#TrumpTariffs The looming U.S. tariff campaign under former President Trump is casting a shadow over global markets and stirring renewed interest in digital assets. On July 9, the initial 10–50% tariffs were set to kick in after a 90-day pause—but recent messaging moves this to August 1, with potential rates reaching up to 70%, especially for BRICS-aligned nations. This policy shift, coupled with tariff letters being dispatched to around 100 trade partners, is fueling uncertainty.

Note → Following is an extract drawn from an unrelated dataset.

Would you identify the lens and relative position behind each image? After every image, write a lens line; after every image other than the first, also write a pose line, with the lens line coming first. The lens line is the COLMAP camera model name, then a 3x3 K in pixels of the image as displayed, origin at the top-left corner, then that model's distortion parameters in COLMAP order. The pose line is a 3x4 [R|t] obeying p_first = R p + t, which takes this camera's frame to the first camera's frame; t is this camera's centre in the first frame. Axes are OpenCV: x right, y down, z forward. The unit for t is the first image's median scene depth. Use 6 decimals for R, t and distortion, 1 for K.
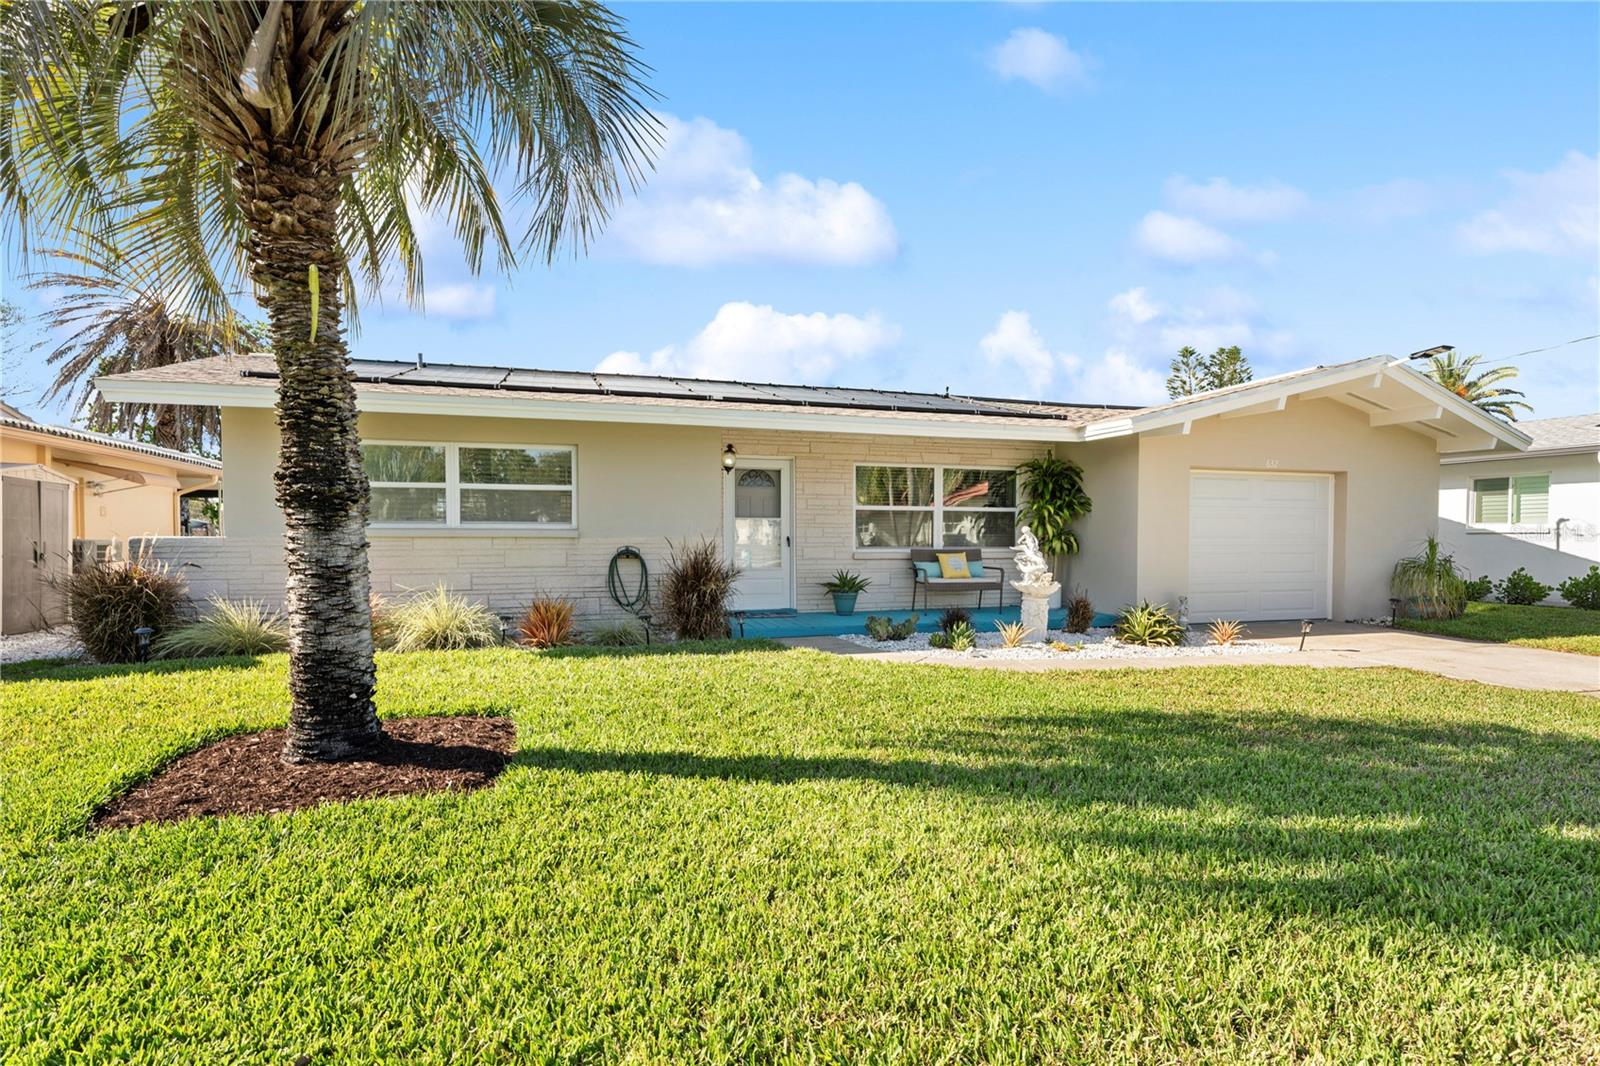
lens RADIAL K [[820.3, 0, 800.3], [0, 820.3, 544.8], [0, 0, 1]] dist [0.003173, 0.000798]
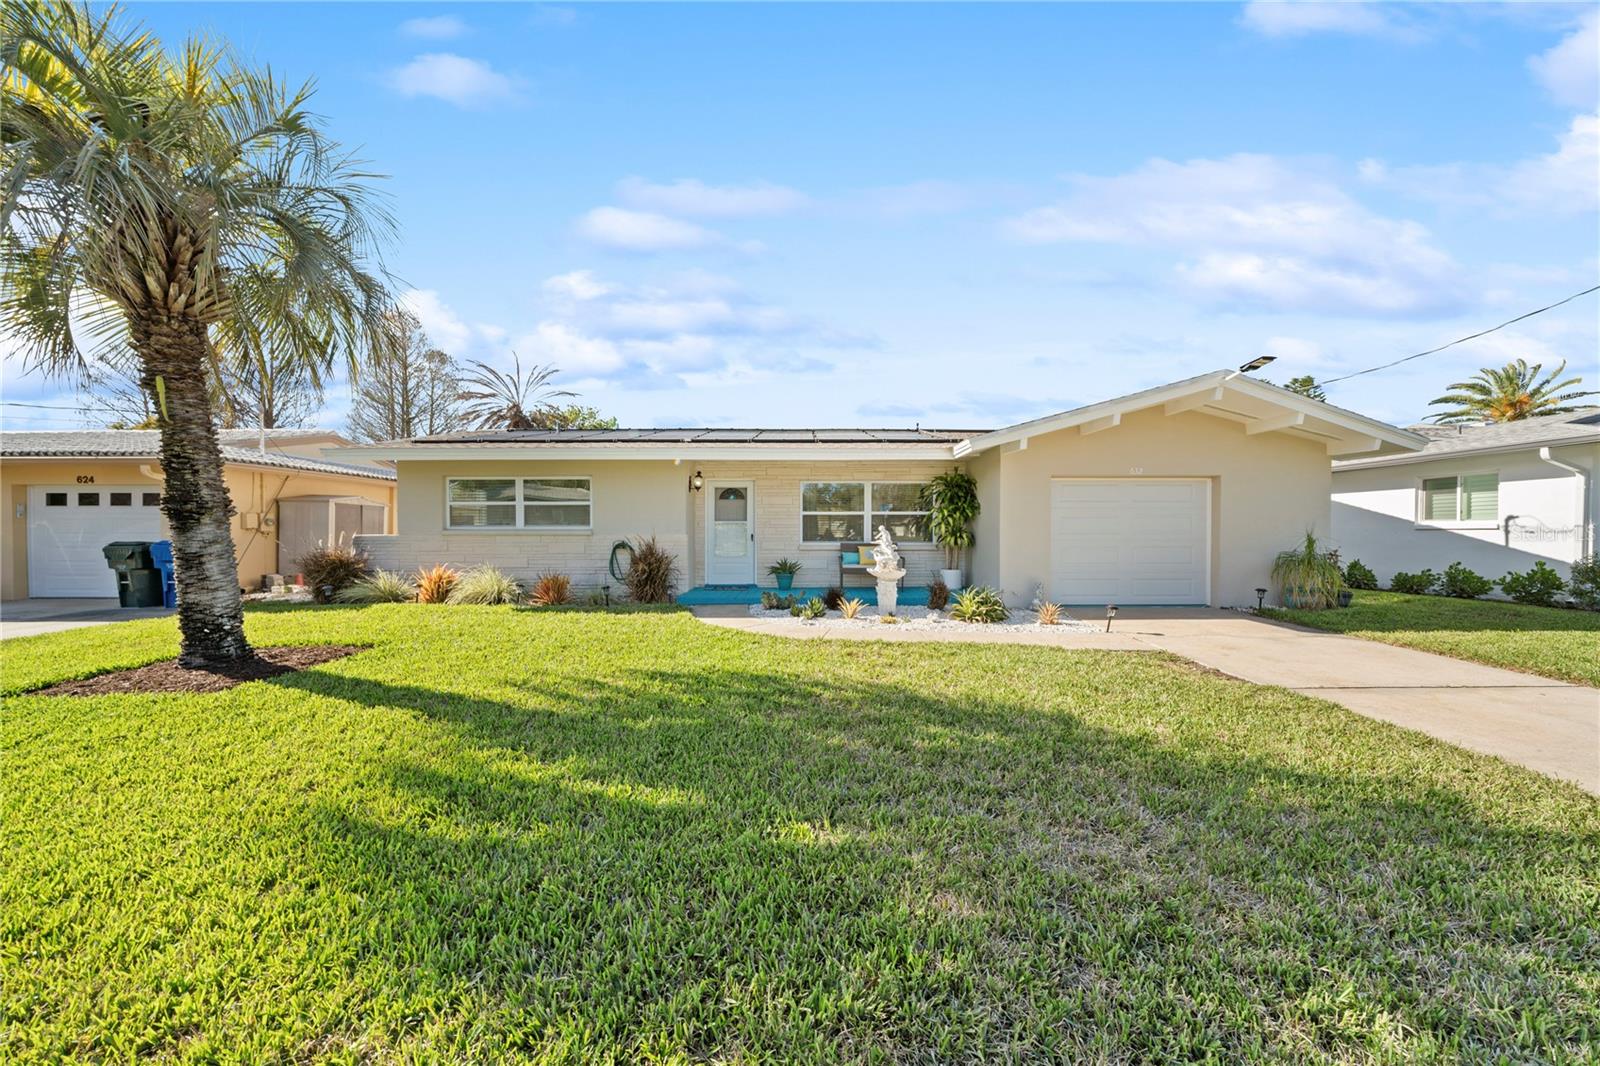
lens RADIAL K [[542.2, 0, 803.0], [0, 542.2, 538.2], [0, 0, 1]] dist [-0.004879, 0.000243]
pose [[0.954465, 0.000354, -0.298324, 0.357199], [-0.000975, 0.999998, -0.001931, -0.001137], [0.298323, 0.002134, 0.954463, 0.120736]]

Crypto markets have responded with bouts of volatility. Bitcoin recently surged to $108 944, just ~3% shy of its all-time high, driven partly by traders shifting away from equities in the face of increasing trade tensions. However, analysts caution that the prolonged tariff “ultimatums” pose the biggest bearish risk to Bitcoin in the next two months—Bitcoin bulls could slump below $100K if uncertainty grinds on.
Institutional flows into crypto ETFs and expectations of Federal Reserve rate cuts are also steering interest toward digital assets, offering some support amid trade jitters. That said, history suggests tariff announcements typically drag BTC and ETH prices—April tariffs triggered a ~5% drop in BTC and ~20% in ETH.
Interestingly, miners are adapting. Major Chinese rig makers like Bitmain, Canaan, and MicroBT are establishing U.S. production to circumvent tariffs—a structural shift that could stabilize mining supply chains.
Bottom line: Tariff policy is proving to be a double-edged sword—sparking short-term crypto rallies on equity-hedge plays, but sowing volatility and downside risk if deadlines slip or escalate. Ambiguous deadlines, high potential rates, and global trade frictions keep crypto markets on high alert.